While recent studies have provided additional insights into the frequency of motor nerve diseases, particularly ALS, in the U.S. and in Europe, obtaining enough data to generate global burden for all these diseases is challenging because of their rareness and a lack of population-based registries in some parts of the world.

By analyzing all available data between 1990 and 2016 within the Global Burden of Diseases, Injuries, and Risk Factors Study (GBD) 2016, the team provided the first report of the burden of motor nerve diseases for 195 countries and territories.

The GBD collects and analyzes data from more than 350 diseases and injuries in 195 countries, from 1990 to the present, allowing the quantification of disease burden and risk factors.

The team quantified the incidence (rate of new cases of the disease), prevalence, mortality, and disease burden associated with motor nerve diseases between 1990 and 2016 by age, gender, year, and geographical location.

They also analyzed the associations between the burden of these disorders and the countries’ socio-demographic index (SDI), a measure of social development based on education, income, and fertility.

The results showed that in 2016, 330,918 individuals worldwide had a motor nerve disease, with a higher proportion of patients (48.9%) living in countries with higher SDI levels and the lowest proportion (2.6%) in countries with lower SDI levels. The global prevalence was 4.5 per 100,000 people — 10 in Europe, 19.37 in the U.S., and 3.13 in Asia.

From 1990 to 2016, the number of people living with these diseases increased by 4.5%, largely due to an aging population. Also, the prevalence of these diseases over time was found to be consistently higher in men than in women across all ages, with the highest values at ages 85–89 for men and  80–84 for women.

Close to half of all people living with these diseases were related to three high-income regions: North America, western Europe, and Australasia. Accordingly the regions with high SDI levels also showed the highest disease burden.

“This finding is unsurprising because health services [in these countries] are well-developed and provide high standards of clinical care,” Orla Harding, an Irish consultant neurologist, wrote in an accompanying comment in the same journal issue. “With aging of the world population, the burden of motor neuron diseases on health services is likely to increase substantially in coming decades.”

While the results could suggest that the higher prevalence and incidence of these diseases were associated with high SDI levels, the lower incidence (and disease burden) in the high-income Asia Pacific region highlighted that factors other than sociodemographic development are responsible for this geographic variation.

The team also found that the geographic variation could not be explained by any of the 84 risk factors quantified in GBD, suggesting a role of unmeasured risk factors, such as ancestral origin and genetic background.

In agreement, “a 2017 study in which subcontinents were considered as surrogates of ancestries, a higher prevalence of amyotrophic lateral sclerosis was reported in Europe, the USA, and New Zealand than in east Asia,” the researchers said.

▸ **List of tasks**:
[1] Please repeat the part of the motor nerve disease passage starting with "They also analyzed" and going on through "3.13 in Asia.".
[2] Decide whether each statement below agrees with the motor nerve disease passage, answering yes or no and quoting the words that decide it. (a) The GBD collects and analyzes data on more than 350 diseases and injuries in 195 countries. (b) Over time, the prevalence of these diseases was consistently higher in women than in men. (c) The high-income Asia Pacific region showed a higher incidence of these diseases.

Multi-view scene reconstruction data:
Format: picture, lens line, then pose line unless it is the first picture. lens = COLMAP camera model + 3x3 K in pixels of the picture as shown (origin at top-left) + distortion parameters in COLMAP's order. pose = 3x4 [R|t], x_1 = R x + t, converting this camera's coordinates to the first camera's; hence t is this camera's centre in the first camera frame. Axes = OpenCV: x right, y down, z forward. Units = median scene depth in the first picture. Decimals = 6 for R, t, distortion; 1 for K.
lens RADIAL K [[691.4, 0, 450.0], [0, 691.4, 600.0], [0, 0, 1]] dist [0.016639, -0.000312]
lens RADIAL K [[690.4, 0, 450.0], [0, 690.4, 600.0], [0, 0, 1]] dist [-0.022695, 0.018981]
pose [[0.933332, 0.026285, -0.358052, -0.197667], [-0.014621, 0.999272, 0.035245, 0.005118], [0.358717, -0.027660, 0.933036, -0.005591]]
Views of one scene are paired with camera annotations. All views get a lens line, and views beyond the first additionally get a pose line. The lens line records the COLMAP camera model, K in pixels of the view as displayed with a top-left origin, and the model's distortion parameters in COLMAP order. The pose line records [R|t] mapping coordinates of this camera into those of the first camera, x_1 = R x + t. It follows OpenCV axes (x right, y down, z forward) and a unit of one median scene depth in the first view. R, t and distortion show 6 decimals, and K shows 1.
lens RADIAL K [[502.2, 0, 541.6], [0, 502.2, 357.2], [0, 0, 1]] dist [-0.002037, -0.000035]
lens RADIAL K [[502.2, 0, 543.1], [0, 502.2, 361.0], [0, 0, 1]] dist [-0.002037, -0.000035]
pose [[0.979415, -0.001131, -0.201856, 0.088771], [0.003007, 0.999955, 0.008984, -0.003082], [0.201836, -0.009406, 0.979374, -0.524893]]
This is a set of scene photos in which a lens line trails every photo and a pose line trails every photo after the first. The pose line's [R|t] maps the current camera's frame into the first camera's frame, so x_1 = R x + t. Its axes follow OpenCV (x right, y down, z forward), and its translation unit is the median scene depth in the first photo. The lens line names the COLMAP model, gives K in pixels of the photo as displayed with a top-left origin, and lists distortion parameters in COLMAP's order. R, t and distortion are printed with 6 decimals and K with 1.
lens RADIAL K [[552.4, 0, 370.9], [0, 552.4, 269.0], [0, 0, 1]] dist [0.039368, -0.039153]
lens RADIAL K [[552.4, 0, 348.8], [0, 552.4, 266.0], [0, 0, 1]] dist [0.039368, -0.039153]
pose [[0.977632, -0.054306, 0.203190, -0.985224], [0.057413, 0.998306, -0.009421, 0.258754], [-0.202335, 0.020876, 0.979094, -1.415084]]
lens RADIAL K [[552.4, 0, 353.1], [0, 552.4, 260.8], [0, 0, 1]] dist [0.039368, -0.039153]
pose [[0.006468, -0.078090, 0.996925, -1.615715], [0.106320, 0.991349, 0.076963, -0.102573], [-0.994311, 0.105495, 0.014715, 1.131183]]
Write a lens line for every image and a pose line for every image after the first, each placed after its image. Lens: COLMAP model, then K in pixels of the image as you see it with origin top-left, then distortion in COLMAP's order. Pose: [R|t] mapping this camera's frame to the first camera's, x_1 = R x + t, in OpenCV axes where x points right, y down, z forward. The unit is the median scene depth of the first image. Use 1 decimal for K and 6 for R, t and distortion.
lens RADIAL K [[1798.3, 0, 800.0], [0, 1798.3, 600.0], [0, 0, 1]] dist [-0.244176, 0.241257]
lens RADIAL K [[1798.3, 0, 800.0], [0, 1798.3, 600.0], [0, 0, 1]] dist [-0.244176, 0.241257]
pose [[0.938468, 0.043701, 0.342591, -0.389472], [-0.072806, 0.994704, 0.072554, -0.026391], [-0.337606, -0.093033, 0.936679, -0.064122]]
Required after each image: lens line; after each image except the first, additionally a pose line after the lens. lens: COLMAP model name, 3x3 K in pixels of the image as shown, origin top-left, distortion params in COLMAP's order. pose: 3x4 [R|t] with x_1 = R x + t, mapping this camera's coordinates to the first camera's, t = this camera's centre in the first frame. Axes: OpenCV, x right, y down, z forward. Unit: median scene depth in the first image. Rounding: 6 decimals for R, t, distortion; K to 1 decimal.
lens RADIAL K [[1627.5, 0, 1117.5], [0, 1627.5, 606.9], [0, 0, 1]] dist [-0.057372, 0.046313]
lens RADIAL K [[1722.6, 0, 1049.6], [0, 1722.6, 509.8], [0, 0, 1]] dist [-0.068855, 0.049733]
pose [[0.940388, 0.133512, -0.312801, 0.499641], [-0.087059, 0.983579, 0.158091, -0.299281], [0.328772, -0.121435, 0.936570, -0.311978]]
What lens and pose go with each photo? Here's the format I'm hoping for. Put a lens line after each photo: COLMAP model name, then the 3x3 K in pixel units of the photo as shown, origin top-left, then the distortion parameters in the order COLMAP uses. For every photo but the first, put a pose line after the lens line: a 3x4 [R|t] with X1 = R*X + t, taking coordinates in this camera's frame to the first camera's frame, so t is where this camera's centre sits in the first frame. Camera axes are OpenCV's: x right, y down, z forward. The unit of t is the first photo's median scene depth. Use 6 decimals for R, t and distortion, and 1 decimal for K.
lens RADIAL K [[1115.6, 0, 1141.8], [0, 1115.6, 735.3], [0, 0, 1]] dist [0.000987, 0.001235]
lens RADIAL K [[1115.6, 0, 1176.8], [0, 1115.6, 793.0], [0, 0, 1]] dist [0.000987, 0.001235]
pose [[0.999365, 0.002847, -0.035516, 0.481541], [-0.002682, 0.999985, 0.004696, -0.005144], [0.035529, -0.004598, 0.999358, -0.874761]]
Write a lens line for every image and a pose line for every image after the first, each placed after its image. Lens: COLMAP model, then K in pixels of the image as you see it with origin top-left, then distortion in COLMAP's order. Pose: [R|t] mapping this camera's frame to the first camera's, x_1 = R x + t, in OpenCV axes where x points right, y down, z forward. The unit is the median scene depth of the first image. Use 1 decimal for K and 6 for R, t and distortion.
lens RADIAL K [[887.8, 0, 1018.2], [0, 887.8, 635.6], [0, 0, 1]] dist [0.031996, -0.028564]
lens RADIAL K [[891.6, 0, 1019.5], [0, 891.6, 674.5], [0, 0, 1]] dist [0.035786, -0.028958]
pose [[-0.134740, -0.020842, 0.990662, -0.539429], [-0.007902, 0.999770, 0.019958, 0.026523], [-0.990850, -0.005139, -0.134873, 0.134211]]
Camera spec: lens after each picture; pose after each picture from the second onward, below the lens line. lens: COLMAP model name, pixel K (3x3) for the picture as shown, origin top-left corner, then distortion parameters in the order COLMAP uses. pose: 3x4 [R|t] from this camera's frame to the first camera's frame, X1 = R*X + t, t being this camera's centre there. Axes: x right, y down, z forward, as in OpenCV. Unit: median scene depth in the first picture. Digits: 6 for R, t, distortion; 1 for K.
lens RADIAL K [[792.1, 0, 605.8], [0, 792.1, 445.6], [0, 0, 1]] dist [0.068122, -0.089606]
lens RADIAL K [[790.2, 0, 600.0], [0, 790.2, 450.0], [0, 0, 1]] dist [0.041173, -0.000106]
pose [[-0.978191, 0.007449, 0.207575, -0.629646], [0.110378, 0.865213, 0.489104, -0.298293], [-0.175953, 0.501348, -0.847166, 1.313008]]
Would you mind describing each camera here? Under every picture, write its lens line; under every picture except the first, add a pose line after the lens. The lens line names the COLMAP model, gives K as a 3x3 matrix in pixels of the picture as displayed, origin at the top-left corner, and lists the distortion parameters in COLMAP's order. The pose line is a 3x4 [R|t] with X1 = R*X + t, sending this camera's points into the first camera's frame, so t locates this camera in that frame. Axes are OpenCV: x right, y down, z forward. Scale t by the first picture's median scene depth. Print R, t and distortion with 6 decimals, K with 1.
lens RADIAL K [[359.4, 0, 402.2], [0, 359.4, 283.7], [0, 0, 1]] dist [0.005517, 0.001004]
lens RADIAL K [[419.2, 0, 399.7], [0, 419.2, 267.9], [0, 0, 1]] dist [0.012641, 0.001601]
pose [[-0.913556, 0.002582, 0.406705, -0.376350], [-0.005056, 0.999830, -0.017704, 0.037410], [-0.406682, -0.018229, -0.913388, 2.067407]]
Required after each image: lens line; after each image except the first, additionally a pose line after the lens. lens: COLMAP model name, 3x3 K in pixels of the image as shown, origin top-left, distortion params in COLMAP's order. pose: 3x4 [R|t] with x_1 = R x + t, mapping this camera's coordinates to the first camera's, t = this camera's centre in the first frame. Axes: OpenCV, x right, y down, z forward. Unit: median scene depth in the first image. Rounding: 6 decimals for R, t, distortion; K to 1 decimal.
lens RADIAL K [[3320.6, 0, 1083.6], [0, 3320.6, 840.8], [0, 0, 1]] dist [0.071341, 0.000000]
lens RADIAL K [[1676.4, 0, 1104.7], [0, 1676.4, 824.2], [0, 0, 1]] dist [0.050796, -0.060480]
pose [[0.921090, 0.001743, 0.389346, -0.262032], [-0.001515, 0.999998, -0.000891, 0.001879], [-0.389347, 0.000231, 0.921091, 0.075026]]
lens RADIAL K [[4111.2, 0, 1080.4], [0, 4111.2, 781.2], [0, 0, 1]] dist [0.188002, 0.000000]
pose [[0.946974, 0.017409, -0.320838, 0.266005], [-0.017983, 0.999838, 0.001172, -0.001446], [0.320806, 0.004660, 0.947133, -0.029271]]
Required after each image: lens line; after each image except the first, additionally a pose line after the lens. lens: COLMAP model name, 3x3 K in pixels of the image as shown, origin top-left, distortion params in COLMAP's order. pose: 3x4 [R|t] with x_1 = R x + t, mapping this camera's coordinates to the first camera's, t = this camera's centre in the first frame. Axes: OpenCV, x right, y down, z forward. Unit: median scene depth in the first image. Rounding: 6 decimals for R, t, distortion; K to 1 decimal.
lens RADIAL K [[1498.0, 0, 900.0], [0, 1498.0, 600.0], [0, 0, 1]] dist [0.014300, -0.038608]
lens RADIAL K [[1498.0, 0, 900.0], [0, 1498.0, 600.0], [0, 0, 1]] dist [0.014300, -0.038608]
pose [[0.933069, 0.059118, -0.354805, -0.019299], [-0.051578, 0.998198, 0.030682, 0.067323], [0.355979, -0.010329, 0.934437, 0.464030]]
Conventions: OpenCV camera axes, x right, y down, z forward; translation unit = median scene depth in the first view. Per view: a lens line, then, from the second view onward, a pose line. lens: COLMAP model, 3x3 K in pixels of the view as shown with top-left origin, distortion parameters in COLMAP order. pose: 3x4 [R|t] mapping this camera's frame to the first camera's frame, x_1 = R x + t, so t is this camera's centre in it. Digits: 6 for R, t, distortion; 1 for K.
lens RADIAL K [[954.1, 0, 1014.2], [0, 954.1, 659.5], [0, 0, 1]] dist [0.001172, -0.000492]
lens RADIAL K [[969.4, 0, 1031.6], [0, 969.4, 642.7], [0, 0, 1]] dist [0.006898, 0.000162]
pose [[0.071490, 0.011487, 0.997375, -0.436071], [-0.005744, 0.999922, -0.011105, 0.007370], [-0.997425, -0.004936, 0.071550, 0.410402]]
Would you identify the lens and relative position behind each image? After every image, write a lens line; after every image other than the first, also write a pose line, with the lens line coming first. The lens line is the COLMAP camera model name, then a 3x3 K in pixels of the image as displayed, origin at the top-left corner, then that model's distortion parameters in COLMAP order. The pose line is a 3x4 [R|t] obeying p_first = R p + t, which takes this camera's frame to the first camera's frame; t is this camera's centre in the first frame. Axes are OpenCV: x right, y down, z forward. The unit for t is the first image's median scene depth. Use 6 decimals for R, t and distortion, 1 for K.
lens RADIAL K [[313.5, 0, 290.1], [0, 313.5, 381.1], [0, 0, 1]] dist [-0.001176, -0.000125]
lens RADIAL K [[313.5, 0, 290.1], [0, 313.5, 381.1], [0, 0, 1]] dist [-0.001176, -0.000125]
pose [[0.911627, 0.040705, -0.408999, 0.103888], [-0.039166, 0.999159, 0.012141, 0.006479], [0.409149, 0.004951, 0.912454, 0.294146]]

▸ **Responses in order**:
[1]
They also analyzed the associations between the burden of these disorders and the countries’ socio-demographic index (SDI), a measure of social development based on education, income, and fertility.

The results showed that in 2016, 330,918 individuals worldwide had a motor nerve disease, with a higher proportion of patients (48.9%) living in countries with higher SDI levels and the lowest proportion (2.6%) in countries with lower SDI levels. The global prevalence was 4.5 per 100,000 people — 10 in Europe, 19.37 in the U.S., and 3.13 in Asia.

[2]
(a) Yes: "The GBD collects and analyzes data from more than 350 diseases and injuries in 195 countries"
(b) No: "the prevalence of these diseases over time was found to be consistently higher in men than in women across all ages"
(c) No: "the lower incidence (and disease burden) in the high-income Asia Pacific region"